Adam Savage, star of TV’s popular Myth Busters, gave an impassioned speech at the recent Reason Rally in Washington, DC. At the conclusion of his talk he had the following to say:
I have concluded through careful, empirical analysis and much thought that somebody is looking out for me, keeping track of what I think about things, forgiving me when I do less than I ought, giving me strength to shoot for more than I think I’m capable of.
I believe they know everything that I do and think and they still love me, and I’ve concluded after careful consideration that this person keeping score is me. (Source)

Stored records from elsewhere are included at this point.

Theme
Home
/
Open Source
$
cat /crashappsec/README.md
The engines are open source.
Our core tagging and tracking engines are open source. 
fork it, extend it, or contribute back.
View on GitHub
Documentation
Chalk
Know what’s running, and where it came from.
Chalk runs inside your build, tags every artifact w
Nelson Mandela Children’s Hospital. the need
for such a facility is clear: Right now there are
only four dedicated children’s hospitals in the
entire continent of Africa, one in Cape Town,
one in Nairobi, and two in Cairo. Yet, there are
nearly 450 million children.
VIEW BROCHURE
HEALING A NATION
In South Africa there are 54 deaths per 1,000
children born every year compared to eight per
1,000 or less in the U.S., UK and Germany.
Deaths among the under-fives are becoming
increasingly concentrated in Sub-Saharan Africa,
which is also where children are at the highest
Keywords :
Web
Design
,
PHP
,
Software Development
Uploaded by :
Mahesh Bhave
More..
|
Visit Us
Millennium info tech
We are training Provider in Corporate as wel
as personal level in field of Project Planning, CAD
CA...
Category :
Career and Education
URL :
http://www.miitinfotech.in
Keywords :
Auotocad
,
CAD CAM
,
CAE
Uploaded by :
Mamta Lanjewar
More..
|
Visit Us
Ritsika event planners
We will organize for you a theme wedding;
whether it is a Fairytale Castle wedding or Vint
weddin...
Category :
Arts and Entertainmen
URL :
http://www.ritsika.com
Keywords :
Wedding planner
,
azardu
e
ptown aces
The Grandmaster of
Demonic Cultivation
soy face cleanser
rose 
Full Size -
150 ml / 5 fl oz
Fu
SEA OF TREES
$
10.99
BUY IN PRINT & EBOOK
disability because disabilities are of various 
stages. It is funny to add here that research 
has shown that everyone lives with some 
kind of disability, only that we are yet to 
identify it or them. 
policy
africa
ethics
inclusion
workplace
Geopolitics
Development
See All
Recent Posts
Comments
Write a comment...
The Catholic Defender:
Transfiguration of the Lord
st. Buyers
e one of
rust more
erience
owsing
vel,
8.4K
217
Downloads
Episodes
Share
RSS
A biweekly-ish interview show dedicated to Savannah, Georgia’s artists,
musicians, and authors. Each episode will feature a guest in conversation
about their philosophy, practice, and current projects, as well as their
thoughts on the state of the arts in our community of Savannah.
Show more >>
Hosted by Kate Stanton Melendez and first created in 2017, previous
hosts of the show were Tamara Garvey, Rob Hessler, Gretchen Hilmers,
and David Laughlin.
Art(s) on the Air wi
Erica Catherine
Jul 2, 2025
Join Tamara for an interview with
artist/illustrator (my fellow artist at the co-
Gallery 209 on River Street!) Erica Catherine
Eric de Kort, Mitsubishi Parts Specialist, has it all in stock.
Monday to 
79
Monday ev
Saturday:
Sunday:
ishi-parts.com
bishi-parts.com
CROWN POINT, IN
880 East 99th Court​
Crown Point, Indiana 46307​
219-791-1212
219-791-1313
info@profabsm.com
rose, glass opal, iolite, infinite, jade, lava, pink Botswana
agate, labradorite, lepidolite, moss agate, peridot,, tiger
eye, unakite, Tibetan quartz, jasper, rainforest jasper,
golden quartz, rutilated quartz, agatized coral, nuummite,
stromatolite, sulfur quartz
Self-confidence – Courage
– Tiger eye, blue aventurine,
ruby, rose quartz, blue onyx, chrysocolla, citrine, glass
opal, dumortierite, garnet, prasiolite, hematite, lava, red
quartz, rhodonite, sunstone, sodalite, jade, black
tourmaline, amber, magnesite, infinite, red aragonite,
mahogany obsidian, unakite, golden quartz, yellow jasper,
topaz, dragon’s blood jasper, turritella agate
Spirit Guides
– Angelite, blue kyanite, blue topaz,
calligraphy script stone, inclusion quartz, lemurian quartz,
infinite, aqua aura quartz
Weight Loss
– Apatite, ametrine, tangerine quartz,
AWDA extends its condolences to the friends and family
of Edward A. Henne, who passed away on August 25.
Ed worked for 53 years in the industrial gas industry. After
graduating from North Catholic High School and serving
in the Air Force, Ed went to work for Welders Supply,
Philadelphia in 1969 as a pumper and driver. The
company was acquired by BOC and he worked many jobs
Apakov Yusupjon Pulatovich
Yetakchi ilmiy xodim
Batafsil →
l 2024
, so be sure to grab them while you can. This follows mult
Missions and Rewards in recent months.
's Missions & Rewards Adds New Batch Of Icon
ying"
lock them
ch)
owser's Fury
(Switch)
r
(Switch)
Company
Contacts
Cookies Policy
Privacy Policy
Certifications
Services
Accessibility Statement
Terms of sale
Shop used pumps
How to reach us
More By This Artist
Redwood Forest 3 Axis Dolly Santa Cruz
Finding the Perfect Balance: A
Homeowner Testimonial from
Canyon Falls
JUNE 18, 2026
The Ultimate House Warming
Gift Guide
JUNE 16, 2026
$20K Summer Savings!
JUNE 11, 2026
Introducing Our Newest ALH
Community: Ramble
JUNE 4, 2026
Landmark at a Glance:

This is very much the take I have on the bodhisattvas of the Mahayana. (See “What is a Bodhisattva.“) Some people evidently regard Avalokiteshvara, Tara, etc., as actually existing entities, qnd in fact in Tibetan Buddhism they’ve been coming to blows over whether one of these figures is in fact a force of good or otherwise. But to me they are symbolic archetypes through which experiences of compassion, wisdom, etc., can manifest themselves to us.
To give a mild flavor of this, psychology experiments have shown that if someone is asked to thinking about a professor before they take a quiz, they perform better. The idea of a professor seems to help people get in touch with their own intelligence. Similarly, I believe, the archetypal bodhisattvas and Buddhas can help us get in touch with our own wisdom and compassion.
I’ve had bodhisattvas appear to me in my dreams, but I don’t take that as a “visitation” from a actually existing entity. I’ve even had “communication” from bodhisattvas, but again I take that as being one part of my brain communicating with another through an imagined image and voice.
As Roshi Bernie Glassman says, in Infinite Circle: Teachings in Zen, “Avalokitesvara Bodhisattva is the manifestation, or embodiment, of both prajna wisdom and compassion. Who is this Avalokitesvara Bodhisattva? It is nothing other than us, it is nothing other than who we intrinsically are … We must realize that Avalokitesvara is not separate — it’s us!”
So I love Savage’s reframing of the language of theism, and of the notion of “someone looking out for us.” One reason for reflecting on, growing to love, and developing a devotional relationship to the bodhisattvas is that it makes it easer for us to hear from that part of us that is doing the looking out.
I’d recommend listening to the whole of Savage’s talk. It’s rather lovely.